Sharp encouraged Lassiter to continue formal training with Woodstock following the three complimentary classes, and that’s exactly what they did. Since that time, Woodstock has graduated from four levels of training, including a trick class that required Lassiter and Woodstock to perform in a show.

“It was hard to believe the little dog I found curled up in the corner of the shelter cage was now on stage performing like a pro,” Lassiter says. “He now has boundless confidence… the transformation has been amazing, and I thank Beth for helping us get started.”

Lassiter says the jumpstart with training that Sharp provides is of vital importance during a crucial time of transition for shelter dogs. “Her gentle hand is reaching out to help, so they are not returned to the shelter before they have time to adjust to their new lives,” Lassiter says. She is certain Woodstock would not be the happy, wellbehaved dog he is today without Sharp’s assistance and encouragement. One glance at Sharp’s new group of students tells a story in itself. One dog is barking nonstop.

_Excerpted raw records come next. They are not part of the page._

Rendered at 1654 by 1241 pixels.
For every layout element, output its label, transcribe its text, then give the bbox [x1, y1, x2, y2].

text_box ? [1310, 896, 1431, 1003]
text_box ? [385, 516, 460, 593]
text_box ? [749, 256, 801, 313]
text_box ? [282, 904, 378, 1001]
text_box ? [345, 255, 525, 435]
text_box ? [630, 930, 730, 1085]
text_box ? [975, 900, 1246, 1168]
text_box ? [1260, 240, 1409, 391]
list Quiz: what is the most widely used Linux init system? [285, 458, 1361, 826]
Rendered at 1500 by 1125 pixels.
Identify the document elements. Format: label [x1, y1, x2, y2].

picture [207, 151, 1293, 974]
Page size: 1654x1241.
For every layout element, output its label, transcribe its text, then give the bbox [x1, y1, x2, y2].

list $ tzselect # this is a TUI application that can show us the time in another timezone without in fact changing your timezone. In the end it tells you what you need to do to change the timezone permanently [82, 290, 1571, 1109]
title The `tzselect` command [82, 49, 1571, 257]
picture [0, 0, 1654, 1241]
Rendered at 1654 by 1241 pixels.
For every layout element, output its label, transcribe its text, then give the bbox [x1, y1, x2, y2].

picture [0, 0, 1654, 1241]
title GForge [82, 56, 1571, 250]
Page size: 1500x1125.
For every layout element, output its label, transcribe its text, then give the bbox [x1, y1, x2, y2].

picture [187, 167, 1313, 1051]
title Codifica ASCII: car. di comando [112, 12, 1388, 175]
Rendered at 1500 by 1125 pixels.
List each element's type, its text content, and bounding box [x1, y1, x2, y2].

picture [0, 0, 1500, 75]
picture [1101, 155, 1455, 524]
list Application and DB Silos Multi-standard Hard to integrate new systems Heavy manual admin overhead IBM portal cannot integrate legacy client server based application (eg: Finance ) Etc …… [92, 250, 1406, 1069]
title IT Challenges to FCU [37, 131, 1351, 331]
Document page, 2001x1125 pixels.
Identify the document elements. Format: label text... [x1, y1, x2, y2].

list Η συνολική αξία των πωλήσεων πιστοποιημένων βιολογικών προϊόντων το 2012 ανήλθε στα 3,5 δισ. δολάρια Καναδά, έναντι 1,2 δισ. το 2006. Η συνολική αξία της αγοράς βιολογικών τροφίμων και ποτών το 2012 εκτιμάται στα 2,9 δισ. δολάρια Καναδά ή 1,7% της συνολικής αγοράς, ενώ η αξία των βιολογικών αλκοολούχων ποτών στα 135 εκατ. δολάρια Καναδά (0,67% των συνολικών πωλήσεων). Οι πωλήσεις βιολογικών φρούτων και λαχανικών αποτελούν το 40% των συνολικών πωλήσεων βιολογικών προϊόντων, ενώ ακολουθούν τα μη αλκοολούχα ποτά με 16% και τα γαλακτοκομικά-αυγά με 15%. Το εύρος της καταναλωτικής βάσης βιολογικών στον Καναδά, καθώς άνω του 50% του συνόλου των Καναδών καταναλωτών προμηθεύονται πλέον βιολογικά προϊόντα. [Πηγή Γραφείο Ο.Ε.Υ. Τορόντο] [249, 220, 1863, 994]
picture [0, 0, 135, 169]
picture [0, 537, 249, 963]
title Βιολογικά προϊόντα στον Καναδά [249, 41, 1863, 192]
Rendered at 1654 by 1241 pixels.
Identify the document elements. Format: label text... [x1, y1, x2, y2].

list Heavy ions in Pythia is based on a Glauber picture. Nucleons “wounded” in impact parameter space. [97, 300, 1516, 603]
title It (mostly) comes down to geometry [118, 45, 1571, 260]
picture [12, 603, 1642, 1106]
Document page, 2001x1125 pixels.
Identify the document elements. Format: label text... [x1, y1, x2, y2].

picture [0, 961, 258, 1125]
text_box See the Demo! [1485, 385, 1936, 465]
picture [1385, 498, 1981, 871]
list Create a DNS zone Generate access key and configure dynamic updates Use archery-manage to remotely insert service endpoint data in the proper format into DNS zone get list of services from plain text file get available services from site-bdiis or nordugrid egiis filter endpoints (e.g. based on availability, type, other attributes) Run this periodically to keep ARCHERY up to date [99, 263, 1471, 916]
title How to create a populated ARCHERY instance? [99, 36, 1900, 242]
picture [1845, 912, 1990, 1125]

One dog is sitting in a corner drooling. One dog is straining at his leash, trying to visit everyone in the room. In the middle of the chaos, Beth Sharp smiles, introduces herself and dives right in, helping each owner/dog team learn how to work together. Before the hourlong class ends, the dogs have settled, the owners have relaxed and progress is underway.

When asked about her classes, Sharp’s response is immediate. “I’m having a blast doing this!” she says. “To date over 150 dogs and owners have gone through the program, and we’re adding more every month.” That’s a lot of dogs and people—past, present and future—who can be very grateful for the inspiration of a once unruly dog named Cooper and a very devoted dog trainer named Beth.